Et ce barrage républicain a profité d'abord aux candidats Ensemble. Selon les chiffres publiés par l'AFP et Franceinfo, les voix de gauche se sont massivement reportées pour faire barrage au RN et aboutir à la victoire d'un candidat Ensemble, là où l'inverse ne s'est pas toujours vérifié. Concrètement, le naufrage annoncé de la majorité présidentielle a été en partie évité par les consignes du Nouveau Front populaire.

Le RN gagne ainsi 62 duels face au NFP, contre 23 face à Ensemble. Un argument d'ailleurs utilisé tant bien que mal par certains candidats de la majorité, qui ont estimé être les plus "à même de battre le RN". C'était précisément la raison du maintien d'Anne-Laurence Petel en triangulaire dans la 14e circonscription des Bouches-du-Rhône. Maintien qui a débouché sur une victoire du candidat RN.

Rien qu'en Centre-Val de Loire, deux exemples flagrants ressortent. Dans la première circonscription d'Eure-et-Loir, le ministre du Logement Guillaume Kasbarian arrive en deuxième position au premier tour avec environ 20 000 voix, tout juste derrière la candidate RN Emma Minot.

Dans l'entre-deux tours, Jean-François Bridet, pour qui ont voté 14 000 Euréliens, se désiste et appelle à battre l'extrême droite. L'effet est net : Guillaume Kasbarian l'emporte avec 36 000 voix et un score de 60%, là où sa concurrente ne progresse que de 3 000 voix au second tour.

Même processus dans l'Indre, où François Jolivet, député sortant Horizons, obtient 17 000 voix au premier tour, derrière Mylène Wunsch (19755 voix) et devant Éloïse Gonzales, candidate LFI (10 000 voix). Après le désistement de cette dernière, Mylène Wunsch obtient presque le même score au second tour, tandis que François Jolivet bondit à 27 000 votes et remporte le scrutin.

LFI balancé par-dessus bord ?

Au soir du second tour, les deux députés de la majorité ont reconnu au micro de France 3 qu'ils devaient leur victoire à un rassemblement plus large que leur camp. Une "victoire modeste" pour François Jolivet : "Beaucoup d'électeurs ont voté pour moi pour éviter que la France ne plonge dans le vide." Ce qui, pour lui, "vaut contrat". Guillaume Kasbarian, lui, affirme ne pas vouloir "décevoir" ceux qui ont fait barrage en votant pour lui. Aucun des deux n'ira, cependant, jusqu'à nommer le candidat de gauche désisté, et encore moins, dans le cas de François Jolivet, La France insoumise.
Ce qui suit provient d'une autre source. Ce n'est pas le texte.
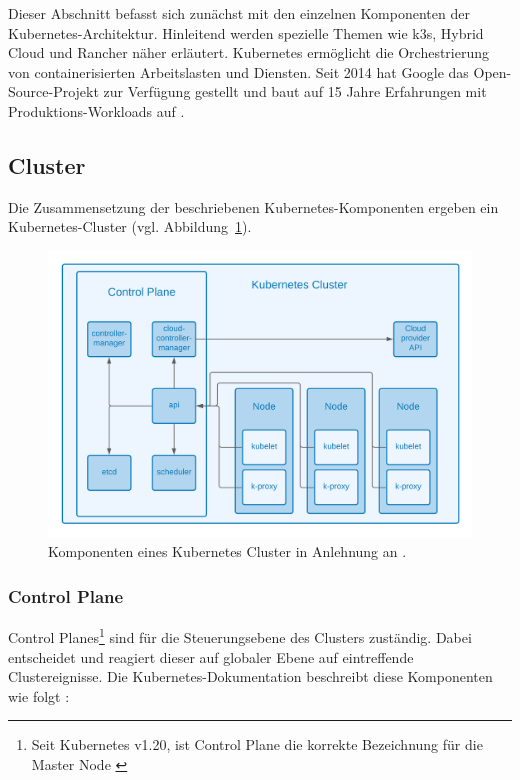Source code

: Dieser Abschnitt befasst sich zunächst mit den einzelnen Komponenten der Kubernetes-Architektur.
Hinleitend werden spezielle Themen wie k3s, Hybrid Cloud und Rancher näher erläutert.
Kubernetes ermöglicht die Orchestrierung von containerisierten Arbeitslasten
und Diensten. Seit 2014 hat Google das Open-Source-Projekt zur Verfügung
gestellt und baut auf 15 Jahre Erfahrungen mit Produktions-Workloads auf \cite{kubernetes}.

\subsection{Cluster}
Die Zusammensetzung der beschriebenen Kubernetes-Komponenten ergeben ein Kubernetes-Cluster (vgl. Abbildung~\ref{fig:cluster}).


\begin{figure}[!htb]
    \centering
    \includegraphics[width=1.0\columnwidth]{images/KubernetesKomponenten.png}
    \caption{Komponenten eines Kubernetes Cluster in Anlehnung an \cite{kuberneteskomponenten}.}
    \label{fig:cluster}
\end{figure}

\subsubsection{Control Plane}
Control Planes\footnote{Seit Kubernetes v1.20, ist Control Plane die korrekte Bezeichnung für die Master Node \cite{Kuberneteschangemaster}} sind für die Steuerungsebene des Clusters zuständig.
Dabei entscheidet und reagiert dieser auf globaler Ebene auf eintreffende Clustereignisse.
Die Kubernetes-Dokumentation beschreibt diese Komponenten wie folgt \cite{kuberneteskomponenten}:

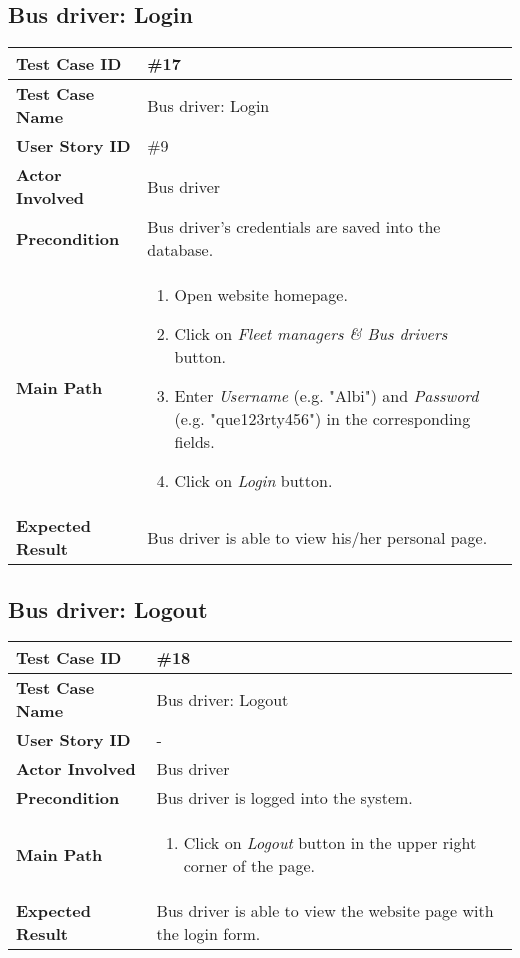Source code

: \subsection{Bus driver: Login}
\begin{center}
	\begin{tabular} { | m{3.5cm} | m{9.5cm} | }
		\hline
		\textbf{Test Case ID} & \#17\\
		\hline
		\textbf{Test Case Name} & Bus driver: Login\\
		\hline
		\textbf{User Story ID} & \#9\\
		\hline
		\textbf{Actor Involved} & Bus driver\\
		\hline
		\textbf{Precondition} & Bus driver's credentials are saved into the database.\\
		\hline
		\textbf{Main Path} & 
		\begin{enumerate}
			\item Open website homepage.
			\item Click on \textit{Fleet managers \& Bus drivers} button.
			\item Enter \textit{Username} (e.g. "Albi") and \textit{Password} (e.g. "que123rty456") in the corresponding fields.
			\item Click on \textit{Login} button.
		\end{enumerate}\\
		\hline
		\textbf{Expected Result} & Bus driver is able to view his/her personal page.\\
		\hline
	\end{tabular}
\end{center}

\subsection{Bus driver: Logout}
\begin{center}
	\begin{tabular} { | m{3.5cm} | m{9.5cm} | }
		\hline
		\textbf{Test Case ID} & \#18\\
		\hline
		\textbf{Test Case Name} & Bus driver: Logout\\
		\hline
		\textbf{User Story ID} & - \\
		\hline
		\textbf{Actor Involved} & Bus driver\\
		\hline
		\textbf{Precondition} & Bus driver is logged into the system.\\
		\hline
		\textbf{Main Path} & 
		\begin{enumerate}
			\item Click on \textit{Logout} button in the upper right corner of the page.
		\end{enumerate}\\
		\hline
		\textbf{Expected Result} & Bus driver is able to view the website page with the login form.\\
		\hline
	\end{tabular}
\end{center}
\newpage
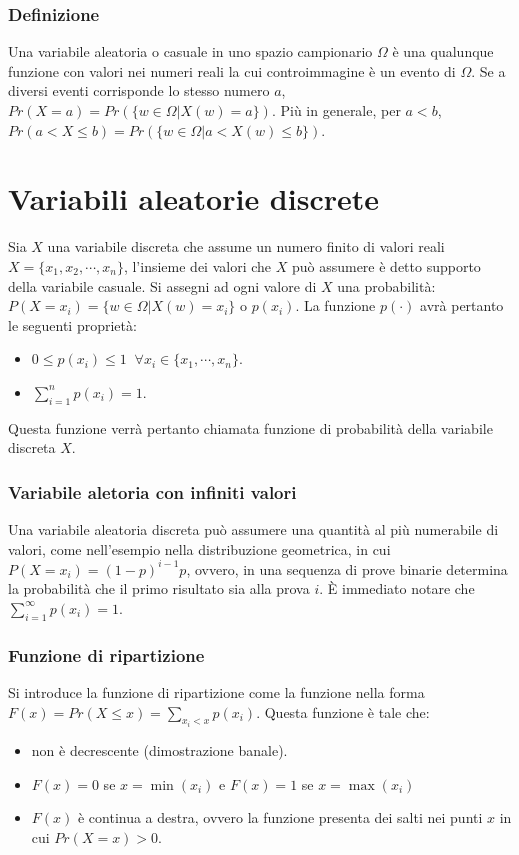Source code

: \subsubsection{Definizione}
Una variabile aleatoria o casuale in uno spazio campionario $\Omega$ \`e una qualunque funzione con valori nei numeri reali la cui controimmagine \`e un evento di $\Omega$. Se
a diversi eventi corrisponde lo stesso numero $a$, $Pr(X=a)=Pr(\{w\in\Omega|X(w)=a\})$. Pi\`u in generale, per $a<b$, $Pr(a<X\le b)=Pr(\{w\in\Omega|a<X(w)\le b\})$.
\section{Variabili aleatorie discrete}
Sia $X$ una variabile discreta che assume un numero finito di valori reali $X=\{x_1,x_2,\cdots, x_n\}$, l'insieme dei valori che $X$ pu\`o assumere \`e detto supporto della
variabile casuale. Si assegni ad ogni valore di $X$ una probabilit\`a: $P(X=x_i)=\{w\in\Omega|X(w)=x_i\}$ o $p(x_i)$. La funzione $p(\cdot)$ avr\`a pertanto le seguenti 
propriet\`a:
\begin{itemize}
\item $0\le p(x_i)\le 1\;\;\forall x_i\in\{x_1,\cdots, x_n\}$.
\item $\sum\limits_{i=1}^{n}p(x_i)=1$.
\end{itemize}
Questa funzione verr\`a pertanto chiamata funzione di probabilit\`a della variabile discreta $X$. 
\subsubsection{Variabile aletoria con infiniti valori}
Una variabile aleatoria discreta pu\`o assumere una quantit\`a al pi\`u numerabile di valori, come nell'esempio nella distribuzione geometrica, in cui $P(X=x_i)=(1-p)^{i-1}p$, 
ovvero, in una sequenza di prove binarie determina la probabilit\`a che il primo risultato sia alla prova $i$. \`E immediato notare che $\sum\limits_{i=1}^\infty p(x_i)=1$.
\subsubsection{Funzione di ripartizione}
Si introduce la funzione di ripartizione come la funzione nella forma $F(x)=Pr(X\le x)=\sum\limits_{x_i<x}p(x_i)$. Questa funzione \`e tale che:
\begin{itemize}
\item non \`e decrescente (dimostrazione banale).
\item $F(x)=0$ se $x=\min(x_i)$ e $F(x)=1$ se $x=\max(x_i)$
\item $F(x)$ \`e continua a destra, ovvero la funzione presenta dei salti nei punti $x$ in cui $Pr(X=x)>0$.
\end{itemize}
Depuis, Guillaume Kasbarian a refusé toute "coalition avec LFI et le RN" sur X (ex-Twitter). Et François Jolivet fait patrie des signataires du communiqué, émis par le groupe Horizons à l'Assemblée, qui appelle "les partis politiques de la droite républicaine aux sociaux-démocrates à conclure un accord politique". Sans La France insoumise, donc, à en croire le "ni RN, ni LFI" brandi par Édouard Philippe pendant la campagne des législatives. Joints par France 3 ce 10 juillet, ni l'un ni l'autre n'a répondu à nos sollicitations.

Un "ni ni" qui fait grincer des dents à gauche, alors qu'Édouard Philippe a reconnu sur TF1 avoir dîné avec Marine Le Pen. Dîner lors duquel "des désaccords très profonds" entre eux ont été constatés. "Vous aviez besoin d'un dîner pour constater ça", lui demande Gilles Bouleau. "J'aime bien rencontrer les gens", lui répond l'ancien Premier ministre et chef de file du parti Horizons.

Barrages en cascade

"À trois reprises, Macron a fait appel au barrage et aux voix de gauche pour empêcher le Rassemblement national d'arriver au pouvoir", s'agace le député écologiste de Tours, Charles Fournier. "On fustige ce qu'on nomme "l'extrême gauche", la France insoumise, on les met au ban de la République, et de l'autre côté on entretient des dîners secrets", fustige-t-il.

Même de l'autre côté de l'échiquier politique, la situation interpelle, quoique pour dénoncer, cette fois, le refus de la majorité de faire un pas vers le RN. Eric Ciotti, désormais officiellement rallié à l'extrême droite, a ainsi ironisé sur le fait que Gérald Darmanin, réélu le 8 juillet, n'a gagné que grâce au "désistement des insoumis en sa faveur".

Alors que le Nouveau Front populaire insiste fort pour mener le gouvernement et mettre en place son programme, la majorité de la macronie souhaite donc jouer son coup pour rester indispensable. Quitte à oublier un peu les belles paroles de l'entre-deux-tours.